*Task statement*.
From the garlic sauce recipe, output the stretch from "1 cup garlic" through "(about one lemon)" word for word.

*Passage shown*.

# # # # # # #

1 cup garlic cloves peeled (roughly 3 heads of garlic)
1 teaspoon salt
3 cups canola oil you may not need all of this
¼ cup lemon juice (about one lemon)
Place the garlic cloves and salt in a large food processor and puree until smooth. It’s a good idea to scrape down the sides two or three times to ensure that all of the garlic is finely processed.
Turn the machine back on and slowly drizzle in the oil through the lid starting with ½ cup. After the first ½ cup has been added, pour in a teaspoon of the lemon juice.
Continue alternating between ½ cup of the canola oil and a teaspoon of the lemon juice until you've added all of the oil and lemon juice. Alternating between the two is the key to proper emulsification which creates the light and fluffy garlic sauce. One tip is to let the machine run between oil additions to let the emulsion thicken. NOTE: This process requires you to drizzle in the oil — not dump in the oil right away. When you see it begin to thicken up THEN you start with the lemon juice.

# # # # # # #

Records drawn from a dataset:
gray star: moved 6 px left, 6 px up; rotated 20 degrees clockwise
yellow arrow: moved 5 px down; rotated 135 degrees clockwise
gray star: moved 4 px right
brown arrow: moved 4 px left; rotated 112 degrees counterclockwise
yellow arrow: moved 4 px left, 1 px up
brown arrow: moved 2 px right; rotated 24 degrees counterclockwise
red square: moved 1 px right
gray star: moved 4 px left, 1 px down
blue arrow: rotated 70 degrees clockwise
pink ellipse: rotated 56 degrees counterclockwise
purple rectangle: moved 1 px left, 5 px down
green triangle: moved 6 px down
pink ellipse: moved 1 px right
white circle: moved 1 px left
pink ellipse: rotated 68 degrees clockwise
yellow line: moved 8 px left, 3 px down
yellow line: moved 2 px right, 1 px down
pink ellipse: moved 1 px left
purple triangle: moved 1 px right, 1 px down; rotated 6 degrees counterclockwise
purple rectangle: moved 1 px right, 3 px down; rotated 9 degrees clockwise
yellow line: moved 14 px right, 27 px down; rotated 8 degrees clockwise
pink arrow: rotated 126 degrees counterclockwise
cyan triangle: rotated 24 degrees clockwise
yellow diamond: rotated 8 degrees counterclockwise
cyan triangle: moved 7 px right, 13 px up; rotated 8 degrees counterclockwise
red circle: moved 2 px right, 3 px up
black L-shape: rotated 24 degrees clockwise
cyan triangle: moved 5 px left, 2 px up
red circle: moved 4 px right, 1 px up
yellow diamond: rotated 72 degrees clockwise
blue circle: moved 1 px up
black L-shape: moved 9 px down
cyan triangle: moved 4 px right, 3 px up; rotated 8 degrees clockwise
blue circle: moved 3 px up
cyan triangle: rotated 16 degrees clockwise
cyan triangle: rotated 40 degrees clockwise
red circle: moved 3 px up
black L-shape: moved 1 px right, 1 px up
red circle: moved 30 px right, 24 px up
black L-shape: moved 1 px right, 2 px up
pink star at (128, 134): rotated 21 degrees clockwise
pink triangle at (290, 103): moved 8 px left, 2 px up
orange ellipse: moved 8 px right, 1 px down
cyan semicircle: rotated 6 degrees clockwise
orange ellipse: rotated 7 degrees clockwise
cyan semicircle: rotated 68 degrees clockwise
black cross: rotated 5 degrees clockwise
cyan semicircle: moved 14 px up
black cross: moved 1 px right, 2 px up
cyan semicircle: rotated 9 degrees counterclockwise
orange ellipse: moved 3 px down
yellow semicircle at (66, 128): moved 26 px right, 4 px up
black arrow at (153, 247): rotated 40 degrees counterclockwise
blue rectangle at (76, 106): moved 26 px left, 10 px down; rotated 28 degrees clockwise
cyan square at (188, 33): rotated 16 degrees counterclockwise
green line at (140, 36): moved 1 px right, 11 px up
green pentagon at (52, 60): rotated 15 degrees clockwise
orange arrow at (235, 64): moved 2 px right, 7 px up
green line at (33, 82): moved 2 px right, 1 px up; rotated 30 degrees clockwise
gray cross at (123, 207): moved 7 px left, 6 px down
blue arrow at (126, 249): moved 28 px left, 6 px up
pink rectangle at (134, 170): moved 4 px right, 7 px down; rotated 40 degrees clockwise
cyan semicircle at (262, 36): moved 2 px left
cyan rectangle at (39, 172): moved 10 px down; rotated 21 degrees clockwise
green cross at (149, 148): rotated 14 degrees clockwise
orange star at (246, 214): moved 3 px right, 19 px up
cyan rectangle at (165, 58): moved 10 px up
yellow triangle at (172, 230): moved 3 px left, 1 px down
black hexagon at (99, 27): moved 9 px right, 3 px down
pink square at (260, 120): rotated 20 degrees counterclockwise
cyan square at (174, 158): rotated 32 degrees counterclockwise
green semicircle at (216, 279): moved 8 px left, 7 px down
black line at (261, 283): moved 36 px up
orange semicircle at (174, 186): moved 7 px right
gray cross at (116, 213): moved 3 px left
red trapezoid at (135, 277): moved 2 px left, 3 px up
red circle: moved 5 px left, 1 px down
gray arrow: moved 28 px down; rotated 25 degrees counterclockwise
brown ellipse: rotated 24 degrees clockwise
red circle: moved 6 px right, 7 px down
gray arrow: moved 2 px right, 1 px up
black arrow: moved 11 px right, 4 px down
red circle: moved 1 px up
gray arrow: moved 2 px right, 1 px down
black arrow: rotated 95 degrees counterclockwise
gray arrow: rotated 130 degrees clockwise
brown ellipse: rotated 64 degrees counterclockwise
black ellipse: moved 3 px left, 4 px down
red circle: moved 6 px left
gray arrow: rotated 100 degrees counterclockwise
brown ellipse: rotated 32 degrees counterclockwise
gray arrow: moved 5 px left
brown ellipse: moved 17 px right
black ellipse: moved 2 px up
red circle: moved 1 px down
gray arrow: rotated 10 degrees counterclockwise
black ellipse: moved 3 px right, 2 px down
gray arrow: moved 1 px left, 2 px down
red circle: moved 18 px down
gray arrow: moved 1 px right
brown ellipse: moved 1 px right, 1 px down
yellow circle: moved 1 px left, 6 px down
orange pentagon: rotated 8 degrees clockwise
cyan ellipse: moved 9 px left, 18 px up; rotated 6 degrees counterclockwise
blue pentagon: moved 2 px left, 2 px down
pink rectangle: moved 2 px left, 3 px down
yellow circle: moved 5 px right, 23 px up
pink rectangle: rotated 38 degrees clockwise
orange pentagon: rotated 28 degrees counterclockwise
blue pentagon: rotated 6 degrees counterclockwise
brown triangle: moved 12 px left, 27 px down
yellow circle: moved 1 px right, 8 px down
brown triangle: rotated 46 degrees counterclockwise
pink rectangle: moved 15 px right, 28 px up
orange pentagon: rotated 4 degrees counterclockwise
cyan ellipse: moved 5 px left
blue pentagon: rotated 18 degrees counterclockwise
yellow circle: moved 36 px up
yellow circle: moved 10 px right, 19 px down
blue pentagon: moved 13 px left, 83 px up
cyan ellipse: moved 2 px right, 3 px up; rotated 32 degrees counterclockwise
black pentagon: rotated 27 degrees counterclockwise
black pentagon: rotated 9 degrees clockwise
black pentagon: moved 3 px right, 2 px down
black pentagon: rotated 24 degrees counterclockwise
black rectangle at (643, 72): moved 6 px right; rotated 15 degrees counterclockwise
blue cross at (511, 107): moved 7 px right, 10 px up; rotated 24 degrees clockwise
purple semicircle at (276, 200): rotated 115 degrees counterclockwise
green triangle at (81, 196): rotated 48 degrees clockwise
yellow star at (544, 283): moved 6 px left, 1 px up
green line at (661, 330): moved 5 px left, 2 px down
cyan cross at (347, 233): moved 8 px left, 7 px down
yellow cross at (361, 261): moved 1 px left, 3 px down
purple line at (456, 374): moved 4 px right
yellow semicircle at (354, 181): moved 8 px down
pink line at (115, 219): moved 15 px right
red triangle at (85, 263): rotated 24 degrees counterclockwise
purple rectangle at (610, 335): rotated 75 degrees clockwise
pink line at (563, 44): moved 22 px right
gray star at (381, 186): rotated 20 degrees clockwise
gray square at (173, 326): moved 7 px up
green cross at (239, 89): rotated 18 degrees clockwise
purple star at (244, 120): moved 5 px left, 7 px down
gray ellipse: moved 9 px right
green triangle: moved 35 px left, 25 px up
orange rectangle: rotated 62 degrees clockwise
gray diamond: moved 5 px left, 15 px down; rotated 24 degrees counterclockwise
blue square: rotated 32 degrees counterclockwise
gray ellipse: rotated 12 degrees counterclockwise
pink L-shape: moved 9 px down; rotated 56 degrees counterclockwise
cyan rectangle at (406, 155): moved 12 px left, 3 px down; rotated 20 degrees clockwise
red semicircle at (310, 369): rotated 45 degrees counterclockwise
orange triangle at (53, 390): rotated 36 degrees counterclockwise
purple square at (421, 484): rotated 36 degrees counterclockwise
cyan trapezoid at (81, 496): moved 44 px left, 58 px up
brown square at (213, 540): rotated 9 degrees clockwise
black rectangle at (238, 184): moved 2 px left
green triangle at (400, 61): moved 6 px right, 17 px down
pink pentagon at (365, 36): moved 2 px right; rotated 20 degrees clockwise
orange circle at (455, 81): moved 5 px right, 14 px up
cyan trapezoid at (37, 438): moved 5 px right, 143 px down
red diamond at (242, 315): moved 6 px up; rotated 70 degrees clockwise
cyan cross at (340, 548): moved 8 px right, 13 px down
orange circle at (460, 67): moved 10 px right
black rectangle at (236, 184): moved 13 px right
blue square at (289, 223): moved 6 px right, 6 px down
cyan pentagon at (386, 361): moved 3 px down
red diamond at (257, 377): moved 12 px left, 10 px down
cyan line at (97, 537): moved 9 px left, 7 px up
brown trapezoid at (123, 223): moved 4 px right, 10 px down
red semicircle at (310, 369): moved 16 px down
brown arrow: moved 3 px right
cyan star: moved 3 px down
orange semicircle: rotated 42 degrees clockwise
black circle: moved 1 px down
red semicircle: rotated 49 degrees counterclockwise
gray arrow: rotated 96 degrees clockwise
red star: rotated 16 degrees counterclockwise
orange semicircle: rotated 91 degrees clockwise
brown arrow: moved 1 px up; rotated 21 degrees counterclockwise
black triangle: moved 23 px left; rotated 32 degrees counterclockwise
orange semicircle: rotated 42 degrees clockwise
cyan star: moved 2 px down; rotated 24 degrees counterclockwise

# # # # # # #

*Answer below*.
1 cup garlic cloves peeled (roughly 3 heads of garlic)
1 teaspoon salt
3 cups canola oil you may not need all of this
¼ cup lemon juice (about one lemon)